** BEGIN DATA TO USE **

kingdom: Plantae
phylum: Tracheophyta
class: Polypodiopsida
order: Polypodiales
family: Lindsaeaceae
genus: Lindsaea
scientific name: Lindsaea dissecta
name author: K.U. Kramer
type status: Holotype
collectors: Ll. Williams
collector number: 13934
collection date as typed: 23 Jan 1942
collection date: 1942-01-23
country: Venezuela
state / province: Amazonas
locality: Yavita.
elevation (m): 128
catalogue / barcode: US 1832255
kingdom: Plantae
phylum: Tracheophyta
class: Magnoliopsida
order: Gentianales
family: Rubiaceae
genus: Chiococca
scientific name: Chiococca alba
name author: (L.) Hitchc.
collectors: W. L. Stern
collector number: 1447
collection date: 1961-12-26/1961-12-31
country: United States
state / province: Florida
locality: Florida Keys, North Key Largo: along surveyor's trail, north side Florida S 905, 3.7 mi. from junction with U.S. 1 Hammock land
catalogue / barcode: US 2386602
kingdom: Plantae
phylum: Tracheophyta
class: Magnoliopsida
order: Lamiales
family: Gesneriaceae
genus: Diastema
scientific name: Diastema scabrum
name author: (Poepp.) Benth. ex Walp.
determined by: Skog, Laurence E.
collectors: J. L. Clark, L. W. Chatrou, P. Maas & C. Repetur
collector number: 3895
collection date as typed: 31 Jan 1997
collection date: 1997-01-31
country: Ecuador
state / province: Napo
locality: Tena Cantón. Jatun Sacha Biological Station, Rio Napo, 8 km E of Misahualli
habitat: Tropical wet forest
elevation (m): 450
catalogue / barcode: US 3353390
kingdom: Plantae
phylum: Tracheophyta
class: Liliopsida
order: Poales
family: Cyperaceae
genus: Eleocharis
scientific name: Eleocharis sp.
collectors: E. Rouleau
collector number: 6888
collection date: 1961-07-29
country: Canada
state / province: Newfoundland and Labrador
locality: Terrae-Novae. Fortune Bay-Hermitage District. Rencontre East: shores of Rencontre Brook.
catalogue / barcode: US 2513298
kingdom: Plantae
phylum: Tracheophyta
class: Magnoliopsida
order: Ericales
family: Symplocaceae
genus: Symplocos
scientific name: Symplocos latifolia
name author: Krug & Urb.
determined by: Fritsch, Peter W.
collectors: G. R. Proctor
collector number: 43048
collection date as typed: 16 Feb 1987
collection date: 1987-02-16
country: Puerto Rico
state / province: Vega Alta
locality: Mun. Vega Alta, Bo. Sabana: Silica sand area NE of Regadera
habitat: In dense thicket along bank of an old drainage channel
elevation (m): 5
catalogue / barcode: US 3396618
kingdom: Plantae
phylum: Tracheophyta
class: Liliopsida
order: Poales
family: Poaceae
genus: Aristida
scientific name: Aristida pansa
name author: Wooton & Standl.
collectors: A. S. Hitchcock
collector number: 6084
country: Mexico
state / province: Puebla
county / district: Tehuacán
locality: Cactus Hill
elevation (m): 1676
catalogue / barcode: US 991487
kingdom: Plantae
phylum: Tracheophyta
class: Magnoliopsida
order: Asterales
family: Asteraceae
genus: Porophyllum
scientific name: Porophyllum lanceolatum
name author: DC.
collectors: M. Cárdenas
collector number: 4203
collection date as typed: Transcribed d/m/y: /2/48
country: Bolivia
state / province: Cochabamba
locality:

** END DATA TO USE **

▶ **REQUIRED WORK**:
Edit all the items so that each "catalogue / barcode" reads "barcode", and leave everything else unchanged.

▶ **EXERCISE SOLUTION**:
kingdom: Plantae
phylum: Tracheophyta
class: Polypodiopsida
order: Polypodiales
family: Lindsaeaceae
genus: Lindsaea
scientific name: Lindsaea dissecta
name author: K.U. Kramer
type status: Holotype
collectors: Ll. Williams
collector number: 13934
collection date as typed: 23 Jan 1942
collection date: 1942-01-23
country: Venezuela
state / province: Amazonas
locality: Yavita.
elevation (m): 128
barcode: US 1832255
kingdom: Plantae
phylum: Tracheophyta
class: Magnoliopsida
order: Gentianales
family: Rubiaceae
genus: Chiococca
scientific name: Chiococca alba
name author: (L.) Hitchc.
collectors: W. L. Stern
collector number: 1447
collection date: 1961-12-26/1961-12-31
country: United States
state / province: Florida
locality: Florida Keys, North Key Largo: along surveyor's trail, north side Florida S 905, 3.7 mi. from junction with U.S. 1 Hammock land
barcode: US 2386602
kingdom: Plantae
phylum: Tracheophyta
class: Magnoliopsida
order: Lamiales
family: Gesneriaceae
genus: Diastema
scientific name: Diastema scabrum
name author: (Poepp.) Benth. ex Walp.
determined by: Skog, Laurence E.
collectors: J. L. Clark, L. W. Chatrou, P. Maas & C. Repetur
collector number: 3895
collection date as typed: 31 Jan 1997
collection date: 1997-01-31
country: Ecuador
state / province: Napo
locality: Tena Cantón. Jatun Sacha Biological Station, Rio Napo, 8 km E of Misahualli
habitat: Tropical wet forest
elevation (m): 450
barcode: US 3353390
kingdom: Plantae
phylum: Tracheophyta
class: Liliopsida
order: Poales
family: Cyperaceae
genus: Eleocharis
scientific name: Eleocharis sp.
collectors: E. Rouleau
collector number: 6888
collection date: 1961-07-29
country: Canada
state / province: Newfoundland and Labrador
locality: Terrae-Novae. Fortune Bay-Hermitage District. Rencontre East: shores of Rencontre Brook.
barcode: US 2513298
kingdom: Plantae
phylum: Tracheophyta
class: Magnoliopsida
order: Ericales
family: Symplocaceae
genus: Symplocos
scientific name: Symplocos latifolia
name author: Krug & Urb.
determined by: Fritsch, Peter W.
collectors: G. R. Proctor
collector number: 43048
collection date as typed: 16 Feb 1987
collection date: 1987-02-16
country: Puerto Rico
state / province: Vega Alta
locality: Mun. Vega Alta, Bo. Sabana: Silica sand area NE of Regadera
habitat: In dense thicket along bank of an old drainage channel
elevation (m): 5
barcode: US 3396618
kingdom: Plantae
phylum: Tracheophyta
class: Liliopsida
order: Poales
family: Poaceae
genus: Aristida
scientific name: Aristida pansa
name author: Wooton & Standl.
collectors: A. S. Hitchcock
collector number: 6084
country: Mexico
state / province: Puebla
county / district: Tehuacán
locality: Cactus Hill
elevation (m): 1676
barcode: US 991487
kingdom: Plantae
phylum: Tracheophyta
class: Magnoliopsida
order: Asterales
family: Asteraceae
genus: Porophyllum
scientific name: Porophyllum lanceolatum
name author: DC.
collectors: M. Cárdenas
collector number: 4203
collection date as typed: Transcribed d/m/y: /2/48
country: Bolivia
state / province: Cochabamba
locality:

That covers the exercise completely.